Монолог — это размышление вслух наедине с собой. Если есть хоть один слушатель, пусть даже молчащий, то это речь, а не монолог. Это диалог, ибо молчащий кивает, морщится, улыбается, хмурится — то есть реагирует, пусть и без слов.
Речь — это способ чего-то добиться, в чём-то отказать, а очень часто — просто обмануть.
Монолог Онегина остался в главе «Путешествие Онегина». Она предшествовала финальной, и если бы Пушкин её не выбросил, то шокирующий контраст был бы очевиден. В «Путешествии»: Я молод, жизнь во мне крепка — я здоров. В письме: Я знаю, век уж мой измерен — я умираю.
У его письма есть откровенная цель. Чувство? Да, есть и чувство, конечно. Татьяна называет онегинское чувство «мелким», и оно действительно невысокое, несколько выше колен.
Письмо — способ что-то объяснить адресату, чего-то от него добиться. А то и обмануть.
Письмо должно произвести впечатление на получателя. У монолога эта деловая задача полностью отсутствует.
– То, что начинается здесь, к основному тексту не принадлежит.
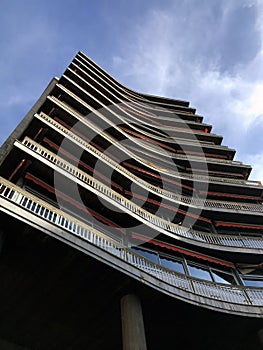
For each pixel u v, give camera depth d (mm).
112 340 12258
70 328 11750
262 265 17266
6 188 10500
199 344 13445
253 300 13953
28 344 11727
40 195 13258
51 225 10281
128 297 11141
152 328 12625
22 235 9961
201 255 16672
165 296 11727
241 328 13164
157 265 13117
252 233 21562
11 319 11125
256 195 26062
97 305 11523
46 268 10570
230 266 17203
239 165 29266
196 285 13578
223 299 13445
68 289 11039
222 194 25016
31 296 10883
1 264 10281
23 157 13133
Письмо — обдуманный текст. Практика того времени: обязательный черновик, потом беловик.
В разговоре тебя перебьют, возразят, недослушают, переведут на другое, ввалится пьяный приятель с девками…
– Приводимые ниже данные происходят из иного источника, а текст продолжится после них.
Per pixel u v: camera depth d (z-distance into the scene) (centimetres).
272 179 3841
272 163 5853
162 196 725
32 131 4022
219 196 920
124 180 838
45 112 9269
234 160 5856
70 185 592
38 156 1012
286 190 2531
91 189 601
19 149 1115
Письмо пишется без помех. Письмо точно нацелено. Не литературный текст с оглядкой на цензора, обращённый «к читателям», среди которых умные, и не очень, и совершенно бестолковые. Письмо всегда так написано, чтобы точный адресат точно понял.
А на словах… Даже будь ты наедине с предметом — ты не выскажешь всего и вряд ли так хорошо сформулируешь. И не только потому, что он будет перебивать. Само присутствие живого человека мешает, стесняет.
Татьяна в лицо Онегину никогда не сказала бы того, что написала.
LXXXIX. Лукавый кот
…Письмо Онегина — отнюдь не наивно. Коварный искуситель, мастер.
Колени? И не выше? Пишет «колени», оставляя остальное её пылкому воображению. Рыдать мог бы и дома, но он хочет рыдать, уткнувшись известно куда. Излить мольбы? И больше ничего?
Он пишет о страстном плотском желании. Яснее и не скажешь. Волнение не в душе, а в крови. Неужели кому-то кажется, будто рыдать у ног — это всё, чего он хочет?
«Пылать» — это слово из её письма, и тут оно не случайно. Он знает, что надо говорить на её языке — языке девических мечтаний, — тогда она поймёт, тогда её проймёт.
Слово «желание» торчит из текста. Но в ту же секунду он чуть сдаёт назад: Боюсь: в мольбе моей смиренной…
Чем ты занят, друг сердешный: смиренными мольбами? или без передышки круглосуточно (всечасно) смиряешь пылающую кровь (плоть)? Это и есть та самая небрежность в сердечных письмах.
Пушкин очень любил Шекспира, высоко ценил.
Гамлет. Сударыня, могу я пристроиться в вашу ложбинку?
Офелия. Нет, мой принц!
Гамлет. Я хочу сказать: положить голову к вам на колени?
Офелия. Да, мой принц.
Гамлет. А вы уж решили — какое-нибудь неприличие?
Офелия. Ничего я не решила, мой принц.
Гамлет. Прекрасная мысль — лежать между девичьих ног.
Офелия. Что, мой принц?!
Гамлет. Ничего.
Колени? Читатели первой половины ХIХ века были чуткими, как Офелия, сразу думали неприличие.
Их восприятие было совершенно иным. До мини и бикини оставалось 150 лет, до стрингов и публичных однополых браков — два века. Не только порнофильмов не было, но и фильмов вообще.
Онегин (или Пушкин?) пишет про колени. Точно знает, что про остальные места Татьяна подумает сама. И подумает мечтательно, а не с отвращением, как могло бы быть, если б он написал слишком прямо.
…В деревне Онегин не полюбил Татьяну, а в СПб полюбил — что ж тут странного? Она была дика, печальна, молчалива, бледная, некрасивая (ни красотой сестры своей, ни прелестью её румяной не привлекла б она очей) — словом, зачуханная дурнушка, экзальтированная, склонная к трагинервическим проявлениям… А в СПб она — королева: роскошно одета, знатна, принята при дворе — узнаёте? Нет? В том-то и дело!